Market sell order. This type of order allows you to sell the stock immediately and it guarantees that the order will be executed without specifying the price of execution. Market orders typically get filled at or near the bid price when selling stock, just as they are filled near the offer price when buying. Keep in mind that the last sale price, which is generally displayed on a screen or stock ticker, may not be the price you’ll get when you trade using a market order.

Limit sell order. This is a type of order to sell stock at your specified price or better, which is what the word limit refers to.

Sell stop order/stop-loss sell order. A sell stop order triggers an execution once the stock reaches a certain price below the prevailing market, known as the stop price. Upon the market reaching and trading at the stop price, the sell stop order then becomes a market order to sell the stock at the best available price.

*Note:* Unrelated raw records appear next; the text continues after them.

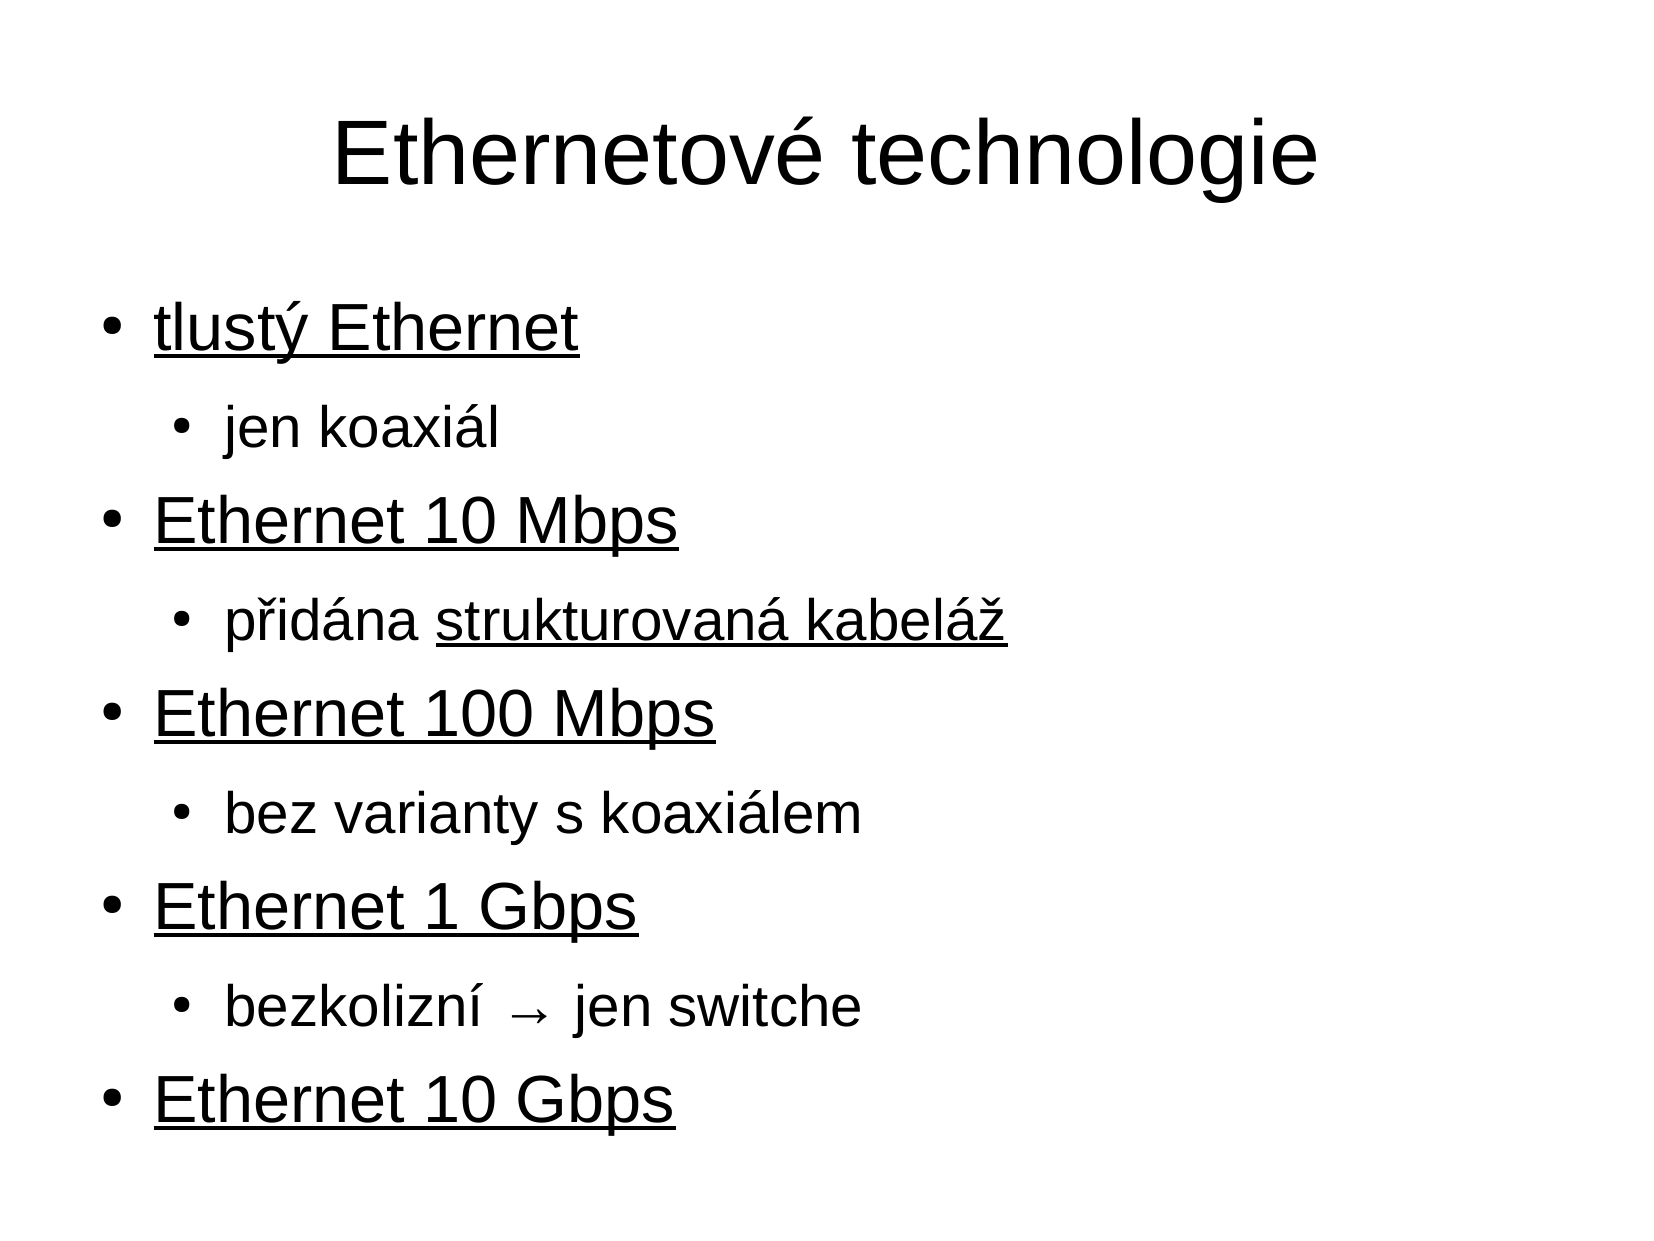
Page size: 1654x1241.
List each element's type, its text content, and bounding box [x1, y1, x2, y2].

title Ethernetové technologie [82, 56, 1571, 250]
list tlustý Ethernet jen koaxiál Ethernet 10 Mbps přidána strukturovaná kabeláž Ethernet 100 Mbps bez varianty s koaxiálem Ethernet 1 Gbps bezkolizní → jen switche Ethernet 10 Gbps [82, 290, 1571, 1137]
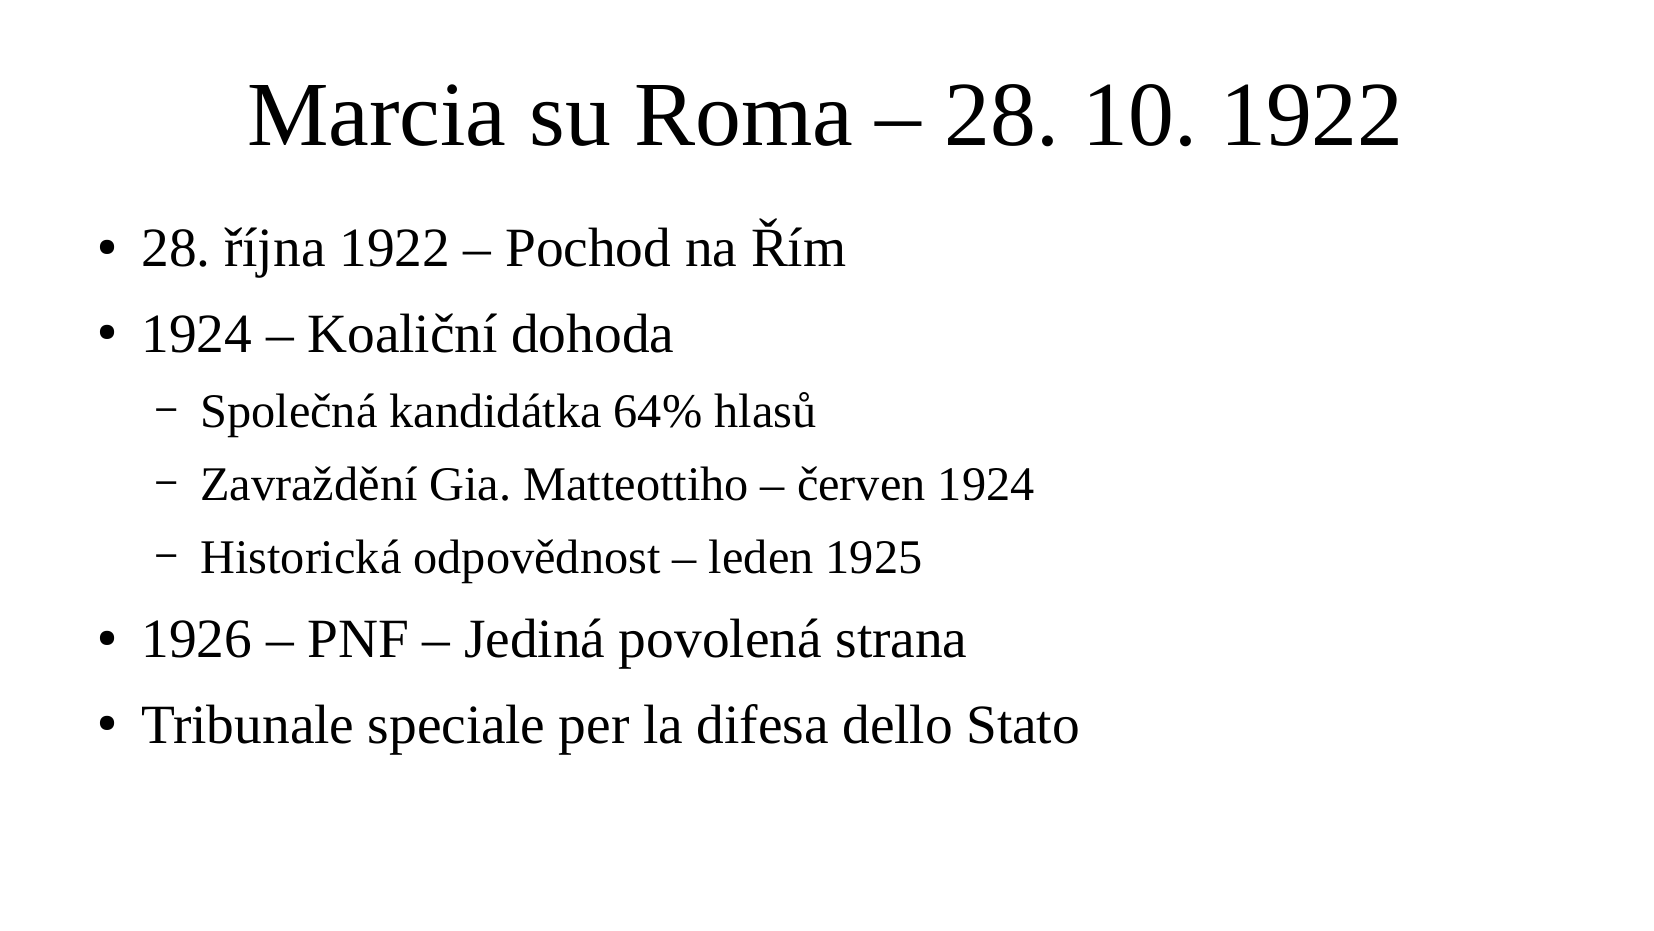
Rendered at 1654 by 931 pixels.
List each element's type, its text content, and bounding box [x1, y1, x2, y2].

title Marcia su Roma – 28. 10. 1922 [82, 37, 1571, 193]
list 28. října 1922 – Pochod na Řím 1924 – Koaliční dohoda Společná kandidátka 64% hlasů Zavraždění Gia. Matteottiho – červen 1924 Historická odpovědnost – leden 1925 1926 – PNF – Jediná povolená strana Tribunale speciale per la difesa dello Stato [82, 217, 1571, 758]
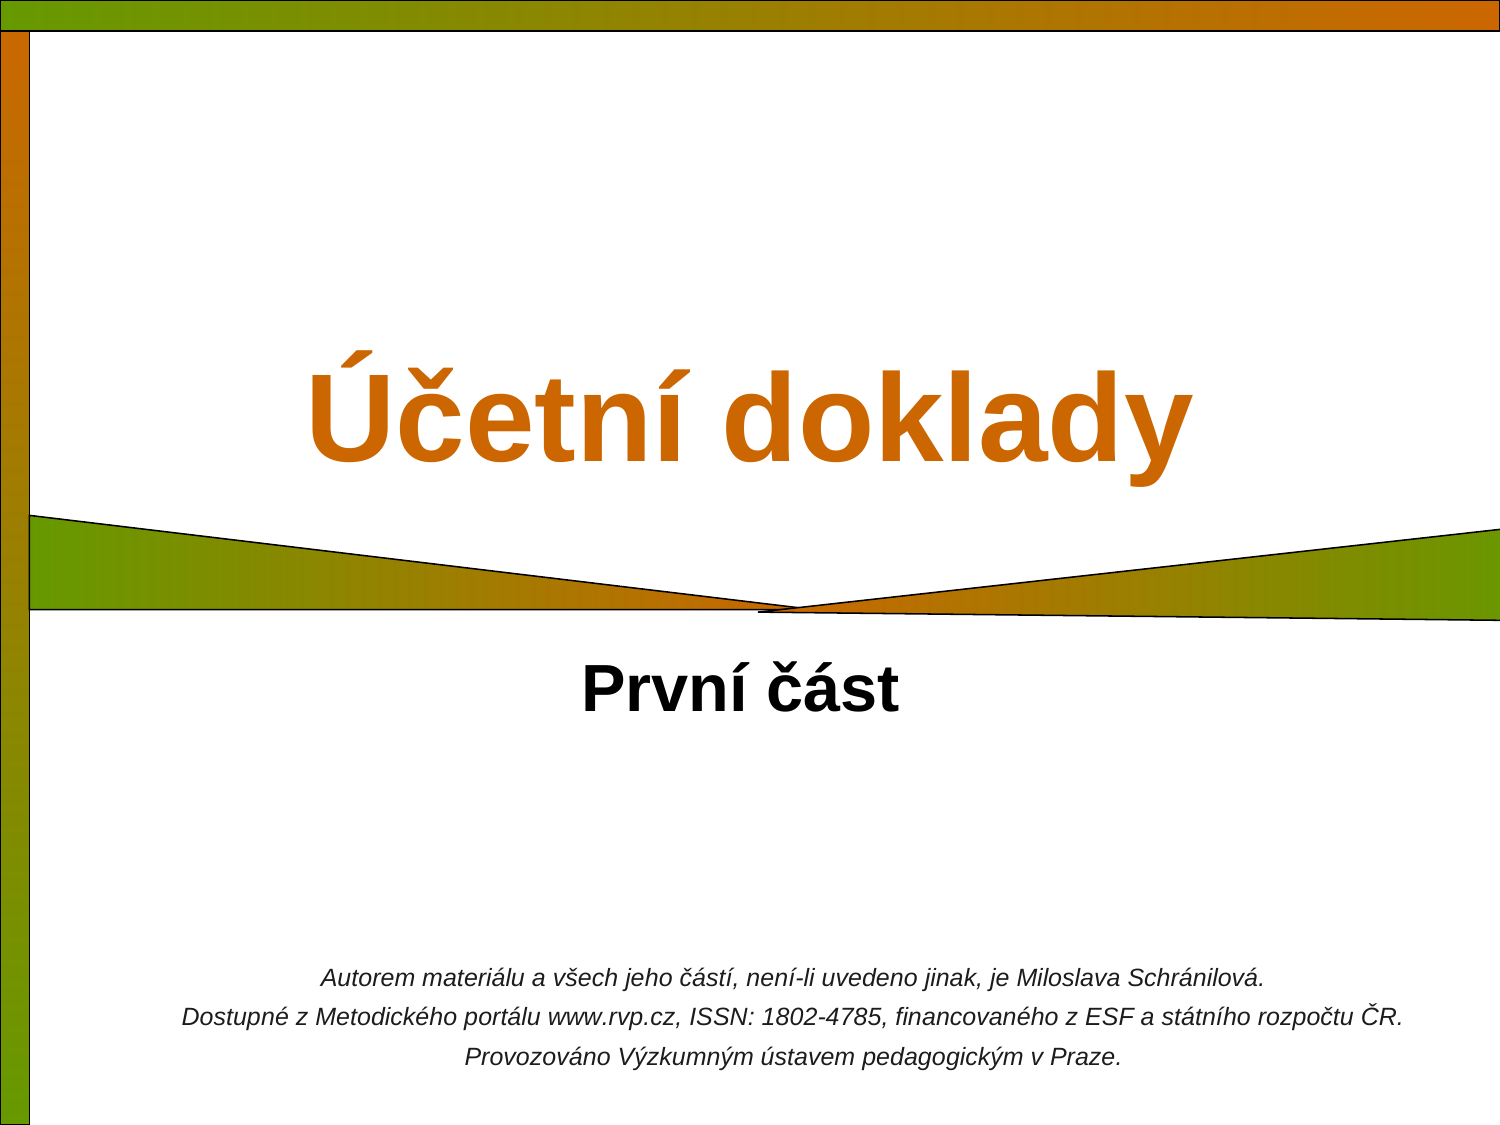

Trailing sell stop order. When you look at a profit on a long stock position and have placed a protective sell stop order to avoid taking more of a loss, you can also protect your profits by using a trailing sell stop order. This order is similar to a stop order, but its price is automatically moved up according to the parameters you specify as the market continues to rally, thereby improving the sale price you get if executed.

Conclusion

Investing in stocks is the easiest way for you to try getting rich quickly. Or that’s what many people say. So why don’t more people invest in stocks, and buy shares in companies they think will make it big? It’s not because they know less about stocks than about any other subject — it could be that they know too much. If you want to get rich quickly, the fastest way is through stocks or “equities.” This article will tell you how it all works — what are stocks, its risks, benefits, etc.